Calvino, Manzoni and the Gray Zone
Carlo Ginzburg
First of all, there is a memory, an image. Primo Levi and Calvino are walking side by side at dusk in the summertime, talking animatedly (Calvino is taller), along the road that goes towards the village of Rhêmes Notre-Dame. It was at Rhêmes, a little side valley of the Aosta Valley, that the co-workers and friends of the Einaudi publishing house used to meet each summer. The discussions would go on for about a week.
That was the only time when, at least when I was there, that Primo Levi participated. It must have been 1980 or 1981. The meaning of that image imprinted in my memory became evident in retrospect when Sergio Solmi’s translation into Italian of Raymond Queneau’s Petite cosmogonie portative was published by Einaudi in 1982. Calvino wrote an afterword for it, entitled Piccola guida alla Piccola Cosmogonia (little guide to the little cosmogony,) where he thanked Primo Levi, “who with his professional knowledge as a chemist and the agility of his sense of humor managed to get a handle on many of the passages that had remained inaccessible to me.”

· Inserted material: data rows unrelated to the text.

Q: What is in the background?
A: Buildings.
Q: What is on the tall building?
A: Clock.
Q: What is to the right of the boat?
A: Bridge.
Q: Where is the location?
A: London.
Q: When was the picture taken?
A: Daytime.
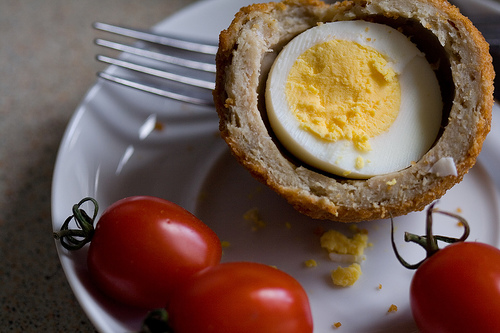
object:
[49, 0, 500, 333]
plate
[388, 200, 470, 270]
stem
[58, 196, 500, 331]
tomato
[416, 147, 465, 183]
ground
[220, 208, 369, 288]
crumbs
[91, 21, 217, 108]
fork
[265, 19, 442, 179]
egg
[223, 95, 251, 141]
wall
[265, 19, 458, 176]
egg white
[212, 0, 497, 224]
bread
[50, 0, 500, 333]
breakfast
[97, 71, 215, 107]
tines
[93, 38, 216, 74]
tines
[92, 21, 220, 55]
tines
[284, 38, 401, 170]
egg yolk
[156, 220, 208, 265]
light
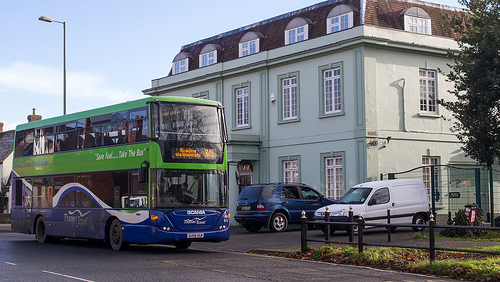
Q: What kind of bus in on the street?
A: A double decker bus.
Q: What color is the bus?
A: Green and blue.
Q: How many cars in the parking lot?
A: Two.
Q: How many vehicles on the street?
A: One.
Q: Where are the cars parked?
A: Parking lot.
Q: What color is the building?
A: Green.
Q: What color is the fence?
A: Black.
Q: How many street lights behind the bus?
A: One.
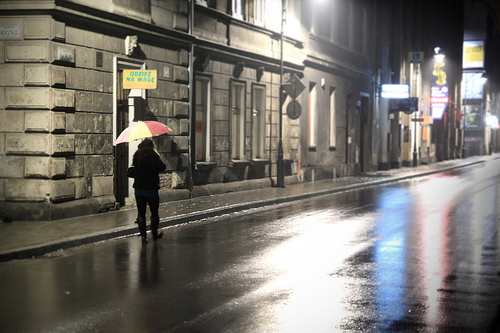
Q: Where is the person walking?
A: On a street.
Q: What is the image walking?
A: A person.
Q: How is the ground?
A: Wet.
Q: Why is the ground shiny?
A: There is light reflecting on the wet ground.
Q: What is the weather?
A: Rainy.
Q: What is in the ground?
A: Concrete.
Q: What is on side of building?
A: Windows.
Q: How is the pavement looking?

In an enthusiastic review dedicated to the Petite cosmogonie portative, Levi referred to Calvino’s Piccola guida as “very sharp.” In 1986 he evoked his recollections of the work he did on Queneau “with happiness and amusement” at Rhêmes Notre-Dame as the “happiest hour” of his friendship with Calvino, who had died the year before.4
The chemist who had helped Calvino decipher Queneau’s arcane allusions to Mendeleev’s periodic table was also the author of The Periodic Table (1975), that very fine book where the table of the elements was used as a metaphor for the various and sundry way of impersonating the human condition. However, can we really detect a non-metaphoric equivalent of Mendeleev’s table in the sphere of human relationships? In his exploration of the “transversal bonds which link the world of nature to that of culture,” Primo Levi implicitly asked this kind of question and sought an answer.